Eeee şimdi ne değişti anne?
Neden sesimi duymuyorsun?
Yanındayım bak, yanına yatamıyorum ama toprağını öpüyorum. Gönülsüz oldu ama çiçekler getirdim sana. Oysa bu çiçekler en çok balkonundaki renkli saksılara yakışıyordu. Yakışmıyor anne yakışmıyor, sana ne bu beyaz mermerler yakışıyor ne de bu çiçekler yakışıyor. Kirpiğine, yüzüne el süremiyorum. Seni sarıp sarmaladığı için toprağınla kavga ediyorum. Toprağın sağır, beni duymuyor anne. Ama bilirim ki sen beni duyarsın anne.Uyan, kalk hadi evimize gidelim diye sana bağırıyorum, sen de sağırlaşmışsın anne! Sen de toprağına benzemişsin. Bir gelinin çeyiz sakladığı gibi bu toprak seni benden saklıyor anne.

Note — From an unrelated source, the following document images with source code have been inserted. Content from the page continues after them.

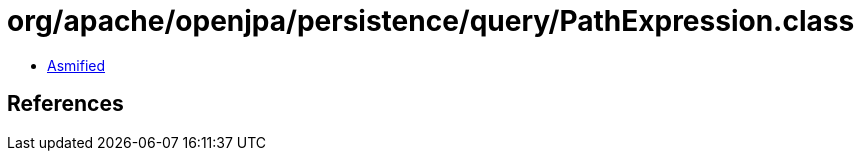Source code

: = org/apache/openjpa/persistence/query/PathExpression.class

 - link:PathExpression-asmified.java[Asmified]

== References

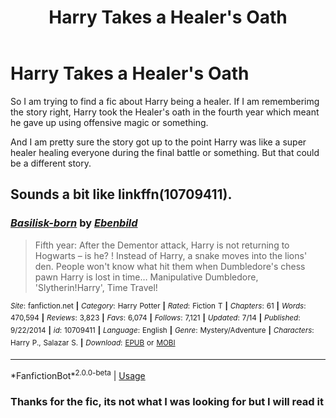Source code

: #+TITLE: Harry Takes a Healer's Oath

* Harry Takes a Healer's Oath
:PROPERTIES:
:Author: PhantomKeeperQazs
:Score: 13
:DateUnix: 1566584986.0
:DateShort: 2019-Aug-23
:FlairText: What's That Fic?
:END:
So I am trying to find a fic about Harry being a healer. If I am rememberimg the story right, Harry took the Healer's oath in the fourth year which meant he gave up using offensive magic or something.

And I am pretty sure the story got up to the point Harry was like a super healer healing everyone during the final battle or something. But that could be a different story.


** Sounds a bit like linkffn(10709411).
:PROPERTIES:
:Author: IsThatServerLag
:Score: 1
:DateUnix: 1566655548.0
:DateShort: 2019-Aug-24
:END:

*** [[https://www.fanfiction.net/s/10709411/1/][*/Basilisk-born/*]] by [[https://www.fanfiction.net/u/4707996/Ebenbild][/Ebenbild/]]

#+begin_quote
  Fifth year: After the Dementor attack, Harry is not returning to Hogwarts -- is he? ! Instead of Harry, a snake moves into the lions' den. People won't know what hit them when Dumbledore's chess pawn Harry is lost in time... Manipulative Dumbledore, 'Slytherin!Harry', Time Travel!
#+end_quote

^{/Site/:} ^{fanfiction.net} ^{*|*} ^{/Category/:} ^{Harry} ^{Potter} ^{*|*} ^{/Rated/:} ^{Fiction} ^{T} ^{*|*} ^{/Chapters/:} ^{61} ^{*|*} ^{/Words/:} ^{470,594} ^{*|*} ^{/Reviews/:} ^{3,823} ^{*|*} ^{/Favs/:} ^{6,074} ^{*|*} ^{/Follows/:} ^{7,121} ^{*|*} ^{/Updated/:} ^{7/14} ^{*|*} ^{/Published/:} ^{9/22/2014} ^{*|*} ^{/id/:} ^{10709411} ^{*|*} ^{/Language/:} ^{English} ^{*|*} ^{/Genre/:} ^{Mystery/Adventure} ^{*|*} ^{/Characters/:} ^{Harry} ^{P.,} ^{Salazar} ^{S.} ^{*|*} ^{/Download/:} ^{[[http://www.ff2ebook.com/old/ffn-bot/index.php?id=10709411&source=ff&filetype=epub][EPUB]]} ^{or} ^{[[http://www.ff2ebook.com/old/ffn-bot/index.php?id=10709411&source=ff&filetype=mobi][MOBI]]}

--------------

*FanfictionBot*^{2.0.0-beta} | [[https://github.com/tusing/reddit-ffn-bot/wiki/Usage][Usage]]
:PROPERTIES:
:Author: FanfictionBot
:Score: 1
:DateUnix: 1566655566.0
:DateShort: 2019-Aug-24
:END:


*** Thanks for the fic, its not what I was looking for but I will read it
:PROPERTIES:
:Author: PhantomKeeperQazs
:Score: 1
:DateUnix: 1566658648.0
:DateShort: 2019-Aug-24
:END:
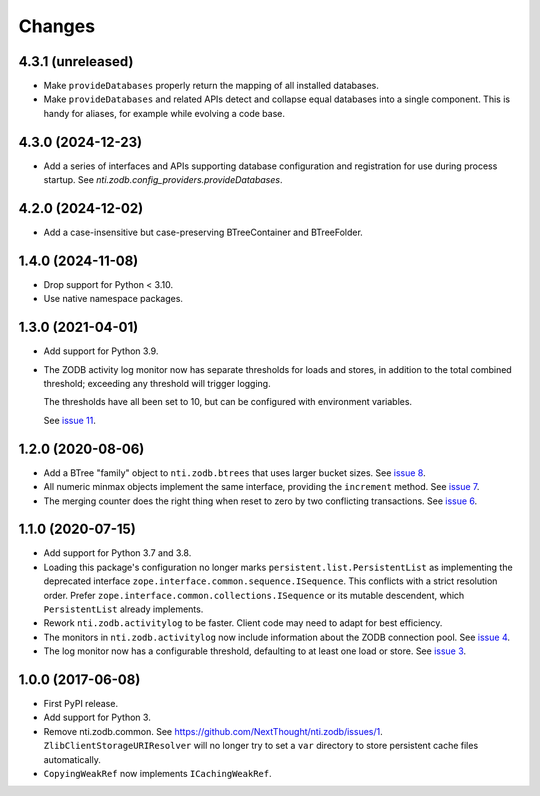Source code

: =========
 Changes
=========


4.3.1 (unreleased)
==================

- Make ``provideDatabases`` properly return the mapping of all
  installed databases.
- Make ``provideDatabases`` and related APIs detect and collapse equal
  databases into a single component. This is handy for aliases, for
  example while evolving a code base.


4.3.0 (2024-12-23)
==================

- Add a series of interfaces and APIs supporting database
  configuration and registration for use during process startup.
  See `nti.zodb.config_providers.provideDatabases`.


4.2.0 (2024-12-02)
==================

- Add a case-insensitive but case-preserving BTreeContainer and
  BTreeFolder.


1.4.0 (2024-11-08)
==================

- Drop support for Python < 3.10.
- Use native namespace packages.


1.3.0 (2021-04-01)
==================

- Add support for Python 3.9.

- The ZODB activity log monitor now has separate thresholds for loads
  and stores, in addition to the total combined threshold; exceeding
  any threshold will trigger logging.

  The thresholds have all been set to 10, but can be configured with
  environment variables.

  See `issue 11 <https://github.com/NextThought/nti.zodb/issues/11>`_.

1.2.0 (2020-08-06)
==================

- Add a BTree "family" object to ``nti.zodb.btrees`` that uses larger
  bucket sizes. See `issue 8 <https://github.com/NextThought/nti.zodb/issues/8>`_.

- All numeric minmax objects implement the same interface, providing
  the ``increment`` method. See `issue 7
  <https://github.com/NextThought/nti.zodb/issues/7>`_.

- The merging counter does the right thing when reset to zero by two
  conflicting transactions. See `issue 6
  <https://github.com/NextThought/nti.zodb/issues/6>`_.

1.1.0 (2020-07-15)
==================

- Add support for Python 3.7 and 3.8.

- Loading this package's configuration no longer marks
  ``persistent.list.PersistentList`` as implementing the deprecated
  interface ``zope.interface.common.sequence.ISequence``. This
  conflicts with a strict resolution order. Prefer
  ``zope.interface.common.collections.ISequence`` or its mutable
  descendent, which ``PersistentList`` already implements.

- Rework ``nti.zodb.activitylog`` to be faster. Client code may need
  to adapt for best efficiency.

- The monitors in ``nti.zodb.activitylog`` now include information
  about the ZODB connection pool. See `issue 4
  <https://github.com/NextThought/nti.zodb/issues/4>`_.

- The log monitor now has a configurable threshold, defaulting to at
  least one load or store. See `issue 3
  <https://github.com/NextThought/nti.zodb/issues/3>`_.

1.0.0 (2017-06-08)
==================

- First PyPI release.
- Add support for Python 3.
- Remove nti.zodb.common. See
  https://github.com/NextThought/nti.zodb/issues/1.
  ``ZlibClientStorageURIResolver`` will no longer try to set a ``var``
  directory to store persistent cache files automatically.
- ``CopyingWeakRef`` now implements ``ICachingWeakRef``.
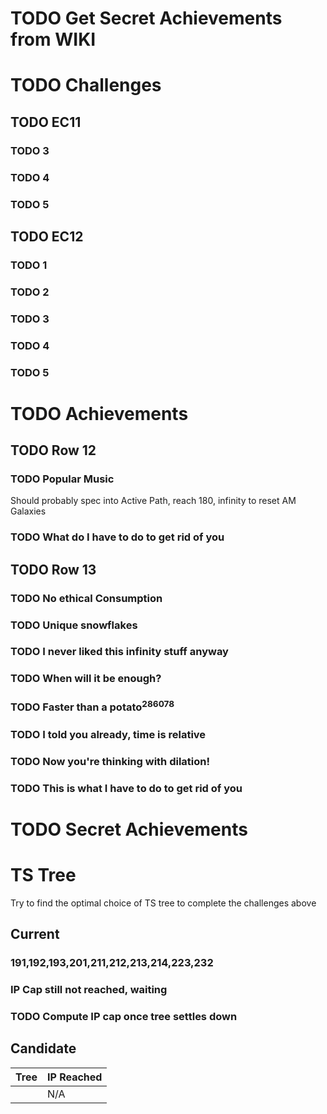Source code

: * TODO Get Secret Achievements from WIKI
* TODO Challenges
** TODO EC11
*** TODO 3
*** TODO 4
*** TODO 5
** TODO EC12
*** TODO 1
*** TODO 2
*** TODO 3
*** TODO 4
*** TODO 5
* TODO Achievements
** TODO Row 12
*** TODO Popular Music
    Should probably spec into Active Path, reach 180, infinity to reset AM Galaxies
*** TODO What do I have to do to get rid of you
** TODO Row 13
*** TODO No ethical Consumption
*** TODO Unique snowflakes
*** TODO I never liked this infinity stuff anyway
*** TODO When will it be enough?
*** TODO Faster than a potato^286078
*** TODO I told you already, time is relative
*** TODO Now you're thinking with dilation!
*** TODO This is what I have to do to get rid of you
* TODO Secret Achievements
* TS Tree
  Try to find the optimal choice of TS tree to complete the challenges above
** Current
*** 191,192,193,201,211,212,213,214,223,232
*** IP Cap still not reached, waiting
*** TODO Compute IP cap once tree settles down
** Candidate
   | Tree | IP Reached |
   |------+------------|
   |      | N/A        |
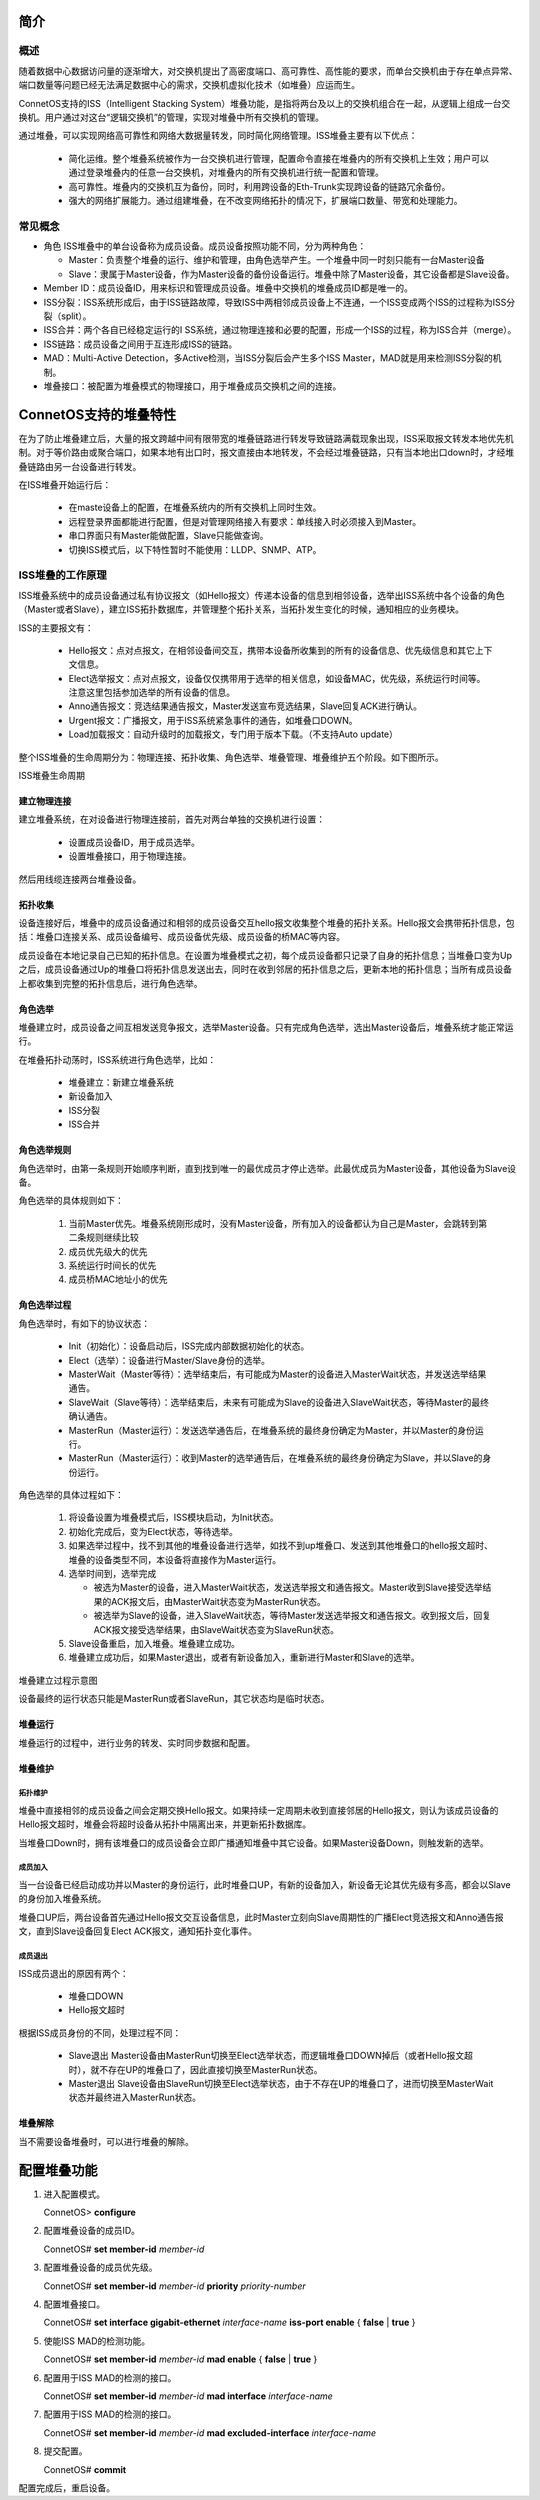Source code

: 简介
=======================================

概述
---------------------------------------
随着数据中心数据访问量的逐渐增大，对交换机提出了高密度端口、高可靠性、高性能的要求，而单台交换机由于存在单点异常、端口数量等问题已经无法满足数据中心的需求，交换机虚拟化技术（如堆叠）应运而生。

ConnetOS支持的ISS（Intelligent Stacking System）堆叠功能，是指将两台及以上的交换机组合在一起，从逻辑上组成一台交换机。用户通过对这台“逻辑交换机”的管理，实现对堆叠中所有交换机的管理。

通过堆叠，可以实现网络高可靠性和网络大数据量转发，同时简化网络管理。ISS堆叠主要有以下优点：

 * 简化运维。整个堆叠系统被作为一台交换机进行管理，配置命令直接在堆叠内的所有交换机上生效；用户可以通过登录堆叠内的任意一台交换机，对堆叠内的所有交换机进行统一配置和管理。
 * 高可靠性。堆叠内的交换机互为备份，同时，利用跨设备的Eth-Trunk实现跨设备的链路冗余备份。
 * 强大的网络扩展能力。通过组建堆叠，在不改变网络拓扑的情况下，扩展端口数量、带宽和处理能力。

常见概念
---------------------------------------
* 角色
  ISS堆叠中的单台设备称为成员设备。成员设备按照功能不同，分为两种角色：
  
  * Master：负责整个堆叠的运行、维护和管理，由角色选举产生。一个堆叠中同一时刻只能有一台Master设备
  * Slave：隶属于Master设备，作为Master设备的备份设备运行。堆叠中除了Master设备，其它设备都是Slave设备。

* Member ID：成员设备ID，用来标识和管理成员设备。堆叠中交换机的堆叠成员ID都是唯一的。
* ISS分裂：ISS系统形成后，由于ISS链路故障，导致ISS中两相邻成员设备上不连通，一个ISS变成两个ISS的过程称为ISS分裂（split）。
* ISS合并：两个各自已经稳定运行的I SS系统，通过物理连接和必要的配置，形成一个ISS的过程，称为ISS合并（merge）。
* ISS链路：成员设备之间用于互连形成ISS的链路。
* MAD：Multi-Active Detection，多Active检测，当ISS分裂后会产生多个ISS Master，MAD就是用来检测ISS分裂的机制。
* 堆叠接口：被配置为堆叠模式的物理接口，用于堆叠成员交换机之间的连接。

ConnetOS支持的堆叠特性
=======================================
在为了防止堆叠建立后，大量的报文跨越中间有限带宽的堆叠链路进行转发导致链路满载现象出现，ISS采取报文转发本地优先机制。对于等价路由或聚合端口，如果本地有出口时，报文直接由本地转发，不会经过堆叠链路，只有当本地出口down时，才经堆叠链路由另一台设备进行转发。

在ISS堆叠开始运行后：

 * 在maste设备上的配置，在堆叠系统内的所有交换机上同时生效。
 * 远程登录界面都能进行配置，但是对管理网络接入有要求：单线接入时必须接入到Master。
 * 串口界面只有Master能做配置，Slave只能做查询。
 * 切换ISS模式后，以下特性暂时不能使用：LLDP、SNMP、ATP。

ISS堆叠的工作原理
---------------------------------------
ISS堆叠系统中的成员设备通过私有协议报文（如Hello报文）传递本设备的信息到相邻设备，选举出ISS系统中各个设备的角色（Master或者Slave），建立ISS拓扑数据库，并管理整个拓扑关系，当拓扑发生变化的时候，通知相应的业务模块。

ISS的主要报文有：

 * Hello报文：点对点报文，在相邻设备间交互，携带本设备所收集到的所有的设备信息、优先级信息和其它上下文信息。
 * Elect选举报文：点对点报文，设备仅仅携带用于选举的相关信息，如设备MAC，优先级，系统运行时间等。注意这里包括参加选举的所有设备的信息。
 * Anno通告报文：竞选结果通告报文，Master发送宣布竞选结果，Slave回复ACK进行确认。
 * Urgent报文：广播报文，用于ISS系统紧急事件的通告，如堆叠口DOWN。
 * Load加载报文：自动升级时的加载报文，专门用于版本下载。（不支持Auto update）

整个ISS堆叠的生命周期分为：物理连接、拓扑收集、角色选举、堆叠管理、堆叠维护五个阶段。如下图所示。

ISS堆叠生命周期

.. image:: iss_circle.png

建立物理连接
+++++++++++++++++++++++++++++++++++++++
建立堆叠系统，在对设备进行物理连接前，首先对两台单独的交换机进行设置：
 
 * 设置成员设备ID，用于成员选举。
 * 设置堆叠接口，用于物理连接。

然后用线缆连接两台堆叠设备。

拓扑收集
+++++++++++++++++++++++++++++++++++++++
设备连接好后，堆叠中的成员设备通过和相邻的成员设备交互hello报文收集整个堆叠的拓扑关系。Hello报文会携带拓扑信息，包括：堆叠口连接关系、成员设备编号、成员设备优先级、成员设备的桥MAC等内容。

成员设备在本地记录自己已知的拓扑信息。在设置为堆叠模式之初，每个成员设备都只记录了自身的拓扑信息；当堆叠口变为Up之后，成员设备通过Up的堆叠口将拓扑信息发送出去，同时在收到邻居的拓扑信息之后，更新本地的拓扑信息；当所有成员设备上都收集到完整的拓扑信息后，进行角色选举。

角色选举
+++++++++++++++++++++++++++++++++++++++
堆叠建立时，成员设备之间互相发送竞争报文，选举Master设备。只有完成角色选举，选出Master设备后，堆叠系统才能正常运行。

在堆叠拓扑动荡时，ISS系统进行角色选举，比如：
 
 * 堆叠建立：新建立堆叠系统
 * 新设备加入
 * ISS分裂
 * ISS合并

角色选举规则
+++++++++++++++++++++++++++++++++++++++
角色选举时，由第一条规则开始顺序判断，直到找到唯一的最优成员才停止选举。此最优成员为Master设备，其他设备为Slave设备。

角色选举的具体规则如下：

 #. 当前Master优先。堆叠系统刚形成时，没有Master设备，所有加入的设备都认为自己是Master，会跳转到第二条规则继续比较
 #. 成员优先级大的优先
 #. 系统运行时间长的优先
 #. 成员桥MAC地址小的优先

角色选举过程
+++++++++++++++++++++++++++++++++++++++
角色选举时，有如下的协议状态：

 * Init（初始化）：设备启动后，ISS完成内部数据初始化的状态。
 * Elect（选举）：设备进行Master/Slave身份的选举。
 * MasterWait（Master等待）：选举结束后，有可能成为Master的设备进入MasterWait状态，并发送选举结果通告。
 * SlaveWait（Slave等待）：选举结束后，未来有可能成为Slave的设备进入SlaveWait状态，等待Master的最终确认通告。
 * MasterRun（Master运行）：发送选举通告后，在堆叠系统的最终身份确定为Master，并以Master的身份运行。
 * MasterRun（Master运行）：收到Master的选举通告后，在堆叠系统的最终身份确定为Slave，并以Slave的身份运行。

角色选举的具体过程如下：

 #. 将设备设置为堆叠模式后，ISS模块启动，为Init状态。
 #. 初始化完成后，变为Elect状态，等待选举。
 #. 如果选举过程中，找不到其他的堆叠设备进行选举，如找不到up堆叠口、发送到其他堆叠口的hello报文超时、堆叠的设备类型不同，本设备将直接作为Master运行。
 #. 选举时间到，选举完成
    
    * 被选为Master的设备，进入MasterWait状态，发送选举报文和通告报文。Master收到Slave接受选举结果的ACK报文后，由MasterWait状态变为MasterRun状态。
    * 被选举为Slave的设备，进入SlaveWait状态，等待Master发送选举报文和通告报文。收到报文后，回复ACK报文接受选举结果，由SlaveWait状态变为SlaveRun状态。

 #. Slave设备重启，加入堆叠。堆叠建立成功。
 #.   堆叠建立成功后，如果Master退出，或者有新设备加入，重新进行Master和Slave的选举。

堆叠建立过程示意图

.. image:: iss_status_transfer.png

设备最终的运行状态只能是MasterRun或者SlaveRun，其它状态均是临时状态。

堆叠运行
+++++++++++++++++++++++++++++++++++++++
堆叠运行的过程中，进行业务的转发、实时同步数据和配置。

堆叠维护
+++++++++++++++++++++++++++++++++++++++

拓扑维护
^^^^^^^^^^^^^^^^^^^^^^^^^^^^^^^^^^^^^^^
堆叠中直接相邻的成员设备之间会定期交换Hello报文。如果持续一定周期未收到直接邻居的Hello报文，则认为该成员设备的Hello报文超时，堆叠会将超时设备从拓扑中隔离出来，并更新拓扑数据库。

当堆叠口Down时，拥有该堆叠口的成员设备会立即广播通知堆叠中其它设备。如果Master设备Down，则触发新的选举。

成员加入
^^^^^^^^^^^^^^^^^^^^^^^^^^^^^^^^^^^^^^^
当一台设备已经启动成功并以Master的身份运行，此时堆叠口UP，有新的设备加入，新设备无论其优先级有多高，都会以Slave的身份加入堆叠系统。

堆叠口UP后，两台设备首先通过Hello报文交互设备信息，此时Master立刻向Slave周期性的广播Elect竞选报文和Anno通告报文，直到Slave设备回复Elect ACK报文，通知拓扑变化事件。

成员退出
^^^^^^^^^^^^^^^^^^^^^^^^^^^^^^^^^^^^^^^
ISS成员退出的原因有两个：

 * 堆叠口DOWN
 * Hello报文超时

根据ISS成员身份的不同，处理过程不同：
 
 * Slave退出
   Master设备由MasterRun切换至Elect选举状态，而逻辑堆叠口DOWN掉后（或者Hello报文超时），就不存在UP的堆叠口了，因此直接切换至MasterRun状态。
 * Master退出
   Slave设备由SlaveRun切换至Elect选举状态，由于不存在UP的堆叠口了，进而切换至MasterWait状态并最终进入MasterRun状态。

堆叠解除
+++++++++++++++++++++++++++++++++++++++
当不需要设备堆叠时，可以进行堆叠的解除。

配置堆叠功能
=======================================

#. 进入配置模式。

   ConnetOS> **configure**

#. 配置堆叠设备的成员ID。

   ConnetOS# **set member-id** *member-id*

#. 配置堆叠设备的成员优先级。

   ConnetOS# **set member-id** *member-id* **priority** *priority-number*

#. 配置堆叠接口。

   ConnetOS# **set interface gigabit-ethernet** *interface-name* **iss-port enable** { **false** | **true** }

#. 使能ISS MAD的检测功能。

   ConnetOS# **set member-id** *member-id* **mad enable** { **false** | **true** }

#. 配置用于ISS MAD的检测的接口。

   ConnetOS# **set member-id** *member-id* **mad interface** *interface-name*
 
#. 配置用于ISS MAD的检测的接口。
  
   ConnetOS# **set member-id** *member-id* **mad excluded-interface** *interface-name*

#. 提交配置。

   ConnetOS# **commit**

配置完成后，重启设备。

Gözün yoldadır diye ben içim kan ağlaya ağlaya yanına geldim. Öksüz kalmak yazgımmış bugün de , bu bayram da yine tek kaldım. Sizin oralarda da eğer bayram şenliği varsa senin bayramın kutlu olsun Suzan Suzi.
Ben 2013 yılından sonra bayramları sandığa sakladım. Bugüne de bir çeltik daha ekledim.
Bana olan borçların çoğaldı anne, kavuştuğumuz gün ''Hoş geldin kızım'' dersin bana bayram olur anne!